Human rights champion
Adam Coogle speaks for the voiceless in the Middle East
By Barbara Ash
Florida State University senior Courtney Reed was in Amman, Jordan, for two months last summer interning with a nongovernmental organization when she unexpectedly ran into FSU alumnus Adam Coogle, who was working just a floor above her office.
It was a fortuitous and pleasant encoun-ter for Reed, an International Affairs and Middle Eastern studies major, because Coogle is a senior researcher in the Middle East and North Africa Division of Human Rights Watch. Reed has her eye on a similar career.

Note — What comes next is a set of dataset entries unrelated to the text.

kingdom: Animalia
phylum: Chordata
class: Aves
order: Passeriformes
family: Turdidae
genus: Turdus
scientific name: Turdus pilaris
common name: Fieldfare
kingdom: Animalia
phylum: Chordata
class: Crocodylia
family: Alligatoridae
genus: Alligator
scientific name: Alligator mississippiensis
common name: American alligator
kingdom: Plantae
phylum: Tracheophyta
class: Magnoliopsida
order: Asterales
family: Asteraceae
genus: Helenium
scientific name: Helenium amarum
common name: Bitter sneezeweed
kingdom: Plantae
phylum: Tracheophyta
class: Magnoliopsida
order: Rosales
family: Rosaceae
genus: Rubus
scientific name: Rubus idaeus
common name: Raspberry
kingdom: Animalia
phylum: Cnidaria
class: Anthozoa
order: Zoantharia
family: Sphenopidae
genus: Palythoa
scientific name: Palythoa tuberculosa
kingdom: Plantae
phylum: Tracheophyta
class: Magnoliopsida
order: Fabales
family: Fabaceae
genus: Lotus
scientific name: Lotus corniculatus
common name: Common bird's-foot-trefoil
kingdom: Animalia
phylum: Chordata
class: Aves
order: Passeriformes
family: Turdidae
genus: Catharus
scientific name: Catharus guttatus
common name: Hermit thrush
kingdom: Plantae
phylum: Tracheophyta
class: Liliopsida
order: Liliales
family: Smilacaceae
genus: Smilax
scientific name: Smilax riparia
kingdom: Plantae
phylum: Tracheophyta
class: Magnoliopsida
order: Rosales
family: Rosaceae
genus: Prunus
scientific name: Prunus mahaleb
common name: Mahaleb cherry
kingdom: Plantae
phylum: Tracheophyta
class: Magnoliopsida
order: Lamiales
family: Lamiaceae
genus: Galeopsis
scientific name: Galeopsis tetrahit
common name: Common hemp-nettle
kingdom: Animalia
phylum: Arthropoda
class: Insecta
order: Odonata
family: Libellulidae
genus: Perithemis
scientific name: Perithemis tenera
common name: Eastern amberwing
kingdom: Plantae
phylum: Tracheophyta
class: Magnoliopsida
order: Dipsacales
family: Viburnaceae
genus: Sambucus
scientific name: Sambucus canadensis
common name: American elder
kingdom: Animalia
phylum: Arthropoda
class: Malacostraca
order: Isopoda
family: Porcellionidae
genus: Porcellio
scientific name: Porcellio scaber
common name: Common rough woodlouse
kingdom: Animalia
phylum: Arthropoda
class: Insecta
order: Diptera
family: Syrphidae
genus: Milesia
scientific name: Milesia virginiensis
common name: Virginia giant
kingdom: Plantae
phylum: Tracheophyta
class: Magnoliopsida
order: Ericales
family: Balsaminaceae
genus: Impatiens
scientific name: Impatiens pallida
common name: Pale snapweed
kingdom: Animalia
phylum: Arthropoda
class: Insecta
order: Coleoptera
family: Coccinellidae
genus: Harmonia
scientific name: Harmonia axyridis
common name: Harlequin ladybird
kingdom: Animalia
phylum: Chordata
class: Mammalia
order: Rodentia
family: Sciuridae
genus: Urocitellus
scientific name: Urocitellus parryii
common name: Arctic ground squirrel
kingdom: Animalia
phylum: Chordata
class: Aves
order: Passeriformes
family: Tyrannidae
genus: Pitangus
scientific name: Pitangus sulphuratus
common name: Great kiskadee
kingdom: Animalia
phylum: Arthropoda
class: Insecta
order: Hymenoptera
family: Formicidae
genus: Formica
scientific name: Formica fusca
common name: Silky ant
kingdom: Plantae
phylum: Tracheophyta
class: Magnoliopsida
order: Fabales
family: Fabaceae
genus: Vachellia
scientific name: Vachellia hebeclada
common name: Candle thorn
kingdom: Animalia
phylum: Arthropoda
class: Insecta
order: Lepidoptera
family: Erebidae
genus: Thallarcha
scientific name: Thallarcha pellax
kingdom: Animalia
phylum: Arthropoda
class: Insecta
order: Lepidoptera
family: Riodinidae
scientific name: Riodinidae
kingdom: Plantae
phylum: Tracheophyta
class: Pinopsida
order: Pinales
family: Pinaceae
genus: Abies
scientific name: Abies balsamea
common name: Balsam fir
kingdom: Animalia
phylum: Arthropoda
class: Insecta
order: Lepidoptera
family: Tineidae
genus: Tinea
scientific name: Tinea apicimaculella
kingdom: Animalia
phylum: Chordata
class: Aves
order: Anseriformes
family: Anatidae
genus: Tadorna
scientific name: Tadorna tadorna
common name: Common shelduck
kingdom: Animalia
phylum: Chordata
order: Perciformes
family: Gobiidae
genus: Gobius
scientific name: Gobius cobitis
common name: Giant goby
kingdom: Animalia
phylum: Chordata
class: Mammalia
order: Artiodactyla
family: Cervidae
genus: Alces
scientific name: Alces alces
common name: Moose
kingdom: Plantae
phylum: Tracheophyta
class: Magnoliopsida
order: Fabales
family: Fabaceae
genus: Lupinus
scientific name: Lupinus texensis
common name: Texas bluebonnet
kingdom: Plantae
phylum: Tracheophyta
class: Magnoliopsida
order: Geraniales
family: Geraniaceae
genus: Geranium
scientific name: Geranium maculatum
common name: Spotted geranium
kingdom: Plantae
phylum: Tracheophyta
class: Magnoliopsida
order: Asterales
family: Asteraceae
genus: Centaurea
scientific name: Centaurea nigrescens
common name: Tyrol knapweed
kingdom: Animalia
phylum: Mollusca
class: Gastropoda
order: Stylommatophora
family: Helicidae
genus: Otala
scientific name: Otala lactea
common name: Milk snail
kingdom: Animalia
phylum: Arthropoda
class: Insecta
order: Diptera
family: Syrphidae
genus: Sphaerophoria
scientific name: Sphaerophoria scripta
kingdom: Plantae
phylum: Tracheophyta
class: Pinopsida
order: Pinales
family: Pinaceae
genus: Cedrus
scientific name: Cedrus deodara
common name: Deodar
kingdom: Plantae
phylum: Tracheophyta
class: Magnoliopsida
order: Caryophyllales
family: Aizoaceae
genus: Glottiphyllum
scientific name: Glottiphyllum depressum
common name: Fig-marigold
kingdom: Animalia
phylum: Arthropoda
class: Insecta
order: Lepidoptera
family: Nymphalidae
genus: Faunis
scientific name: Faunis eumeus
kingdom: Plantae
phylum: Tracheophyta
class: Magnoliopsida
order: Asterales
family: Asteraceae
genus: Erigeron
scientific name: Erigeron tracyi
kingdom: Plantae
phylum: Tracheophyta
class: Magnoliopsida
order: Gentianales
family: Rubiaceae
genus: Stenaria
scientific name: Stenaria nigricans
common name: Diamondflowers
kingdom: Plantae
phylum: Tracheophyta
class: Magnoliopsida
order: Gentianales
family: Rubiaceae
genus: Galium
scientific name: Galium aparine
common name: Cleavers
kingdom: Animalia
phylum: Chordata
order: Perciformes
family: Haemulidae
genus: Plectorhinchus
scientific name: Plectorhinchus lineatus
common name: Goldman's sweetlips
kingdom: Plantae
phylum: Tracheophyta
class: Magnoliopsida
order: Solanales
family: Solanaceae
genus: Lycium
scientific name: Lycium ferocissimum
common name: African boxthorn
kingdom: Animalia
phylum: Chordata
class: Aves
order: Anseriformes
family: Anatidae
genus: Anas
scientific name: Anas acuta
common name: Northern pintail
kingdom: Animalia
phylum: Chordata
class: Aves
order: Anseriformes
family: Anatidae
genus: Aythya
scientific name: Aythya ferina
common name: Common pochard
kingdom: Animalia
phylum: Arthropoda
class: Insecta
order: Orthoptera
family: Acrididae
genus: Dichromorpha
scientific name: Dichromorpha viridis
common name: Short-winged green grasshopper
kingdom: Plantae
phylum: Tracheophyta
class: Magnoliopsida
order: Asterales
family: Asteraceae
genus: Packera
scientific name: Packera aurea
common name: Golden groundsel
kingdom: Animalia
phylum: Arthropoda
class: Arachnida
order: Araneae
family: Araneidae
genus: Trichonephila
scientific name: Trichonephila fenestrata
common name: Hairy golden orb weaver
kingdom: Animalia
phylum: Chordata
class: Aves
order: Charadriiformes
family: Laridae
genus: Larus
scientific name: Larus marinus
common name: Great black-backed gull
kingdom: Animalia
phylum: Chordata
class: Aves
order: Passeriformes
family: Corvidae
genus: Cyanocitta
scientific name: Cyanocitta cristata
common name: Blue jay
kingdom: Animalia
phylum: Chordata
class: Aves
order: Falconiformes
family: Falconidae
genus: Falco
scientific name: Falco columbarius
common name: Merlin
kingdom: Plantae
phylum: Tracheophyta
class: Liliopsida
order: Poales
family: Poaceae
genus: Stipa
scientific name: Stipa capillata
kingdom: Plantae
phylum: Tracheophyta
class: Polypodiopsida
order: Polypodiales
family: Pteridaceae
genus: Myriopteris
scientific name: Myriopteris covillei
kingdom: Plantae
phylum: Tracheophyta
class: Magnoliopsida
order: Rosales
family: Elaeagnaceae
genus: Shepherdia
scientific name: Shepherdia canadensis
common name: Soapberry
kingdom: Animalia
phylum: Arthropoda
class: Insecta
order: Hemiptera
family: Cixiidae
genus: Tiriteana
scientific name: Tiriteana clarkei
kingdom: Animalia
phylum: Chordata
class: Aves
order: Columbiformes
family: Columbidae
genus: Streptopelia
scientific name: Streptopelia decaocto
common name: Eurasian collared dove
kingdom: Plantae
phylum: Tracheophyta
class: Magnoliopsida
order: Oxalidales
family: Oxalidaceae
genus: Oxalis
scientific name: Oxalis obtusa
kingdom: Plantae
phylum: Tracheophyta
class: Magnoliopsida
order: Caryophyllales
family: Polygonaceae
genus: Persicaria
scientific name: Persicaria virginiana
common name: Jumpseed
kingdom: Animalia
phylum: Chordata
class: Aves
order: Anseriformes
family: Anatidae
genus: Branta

“It was both inspiring and encouraging to see an FSU grad in an important role like that, and it was fun to be able to pick his brain about the region and the human rights field,” said Reed, who in addition to being a full-time student is a state legislative coordinator for Amnesty International USA. “I was extremely impressed by Adam and the work he does.”
Coogle, a 2005 FSU graduate who double- majored in Religion and International Affairs and earned a master’s degree in 2009 in Arab studies from Georgetown University, joined Human Rights Watch in 2010, opening the organization’s first office in Amman in 2013.
Since signing on with the human rights organization, Coogle has conducted information-gathering missions to Tunisia, Egypt, Yemen, Qatar and Saudi Arabia, interviewing a broad range of sources, including victims and witnesses to human rights violations.
Authorities in Jordan consistently and notoriously curtail freedom of expression, detaining and bringing charges against activists, dissidents and journalists. The government discriminates against women by not allowing them to pass Jordanian citizenship to their children, who are denied basic rights. Syrian refugees stranded in remote border areas receive only limited access to humanitarian aid. These are some of the abuses Coogle works to rectify.
“My job gives me an opportunity to address wrongs the government is committing or abuses the government is failing to protect its citizens from,” Coogle said. “If the work has a positive impact, then that is incredibly rewarding.”
Coogle, who has conducted advocacy missions to Washington, D.C., London, Geneva and Brussels, writes extensively on the findings of his investigations into human rights abuses in the region, disseminating his research to international ministerial-level bodies and journalists.
His articles carry headlines such as “Saudi Arabia’s ‘War on Terror’ Is Now Targeting Saudi Shiites”; “Why Aramco Investors Should Scrutinize Saudi Rights Record”; “Saudi Arabia’s Death Sentence”; and “The Truth About Saudi King Abdullah’s Human Rights Record.” Those and other of his writings appear regularly in such publications as Foreign Policy, The Hill, The Jordan Times, Policy Review and the Huffington Post. He has been interviewed by CNN and MSNBC, among other media outlets, and participates in panels alongside other human rights experts.
The Tallahassee native traces the roots of his interest in the Middle East to his time at Florida State. As a Religion major, he says he was encouraged by David Levenson, an associate professor of Religion and Distinguished Teaching Professor, to read ancient scriptures in their original Aramaic language. His desire to study the Koran led him to Zeina Schlenoff, director of FSU’s Middle East Center. Though classes in the ancient language were not offered, Coogle took several modern Arabic language classes with her.
“Over the years, there are a few students who stand out, and Adam is one of them,” said Schlenoff, who also served on Coogle’s honors thesis committee. “He was smart and committed to his classes and to becoming fluent in the language and is an excellent writer. You want someone of his caliber to have enriching opportunities that deepen his understanding of the area and prepare him for whatever path he wanted to pursue — in his case human rights. It takes a special person like Adam to care about justice, and I’m proud of him.”
Coogle says it was Schlenoff who pushed him to apply for a Fulbright Scholarship, which resulted in his spending nine months in Jordan, where he conducted research on the relationship between religiosity and government style and further honed his language skills.
That Fulbright experience deepened Coogle’s interest in the area, and upon returning from Jordan he enrolled at Georgetown University and completed a 15-month residency in Damascus, studying Arabic and working for the United Nations High Commissioner for Refugees. While in Damascus, he consulted with Iraqi refugees, assessing their psychological vulnerability and making referrals for treatments, and served as a translator for UNHCR Iraqi outreach group meetings.
Coogle says the amalgam of his experiences in the Middle East has made him feel comfortable in the region: Two years ago he married a Jordanian teacher he met when he was a Fulbright Scholar and is now the father of an infant son. Despite the unrest and instability in the region, Coogle says he would be happy making Jordan his home, with visits to his Tallahassee family — and FSU faculty responsible for putting him on his current path.
“When I look back, I appreciate the amount of individual attention and time our professors put into tailoring classes to students’ specific interests,” Coogle said. “They did everything they could to accommodate each of us and prepare us for post-graduation, and I’m grateful for the experiences and relationships I was able to build at FSU.”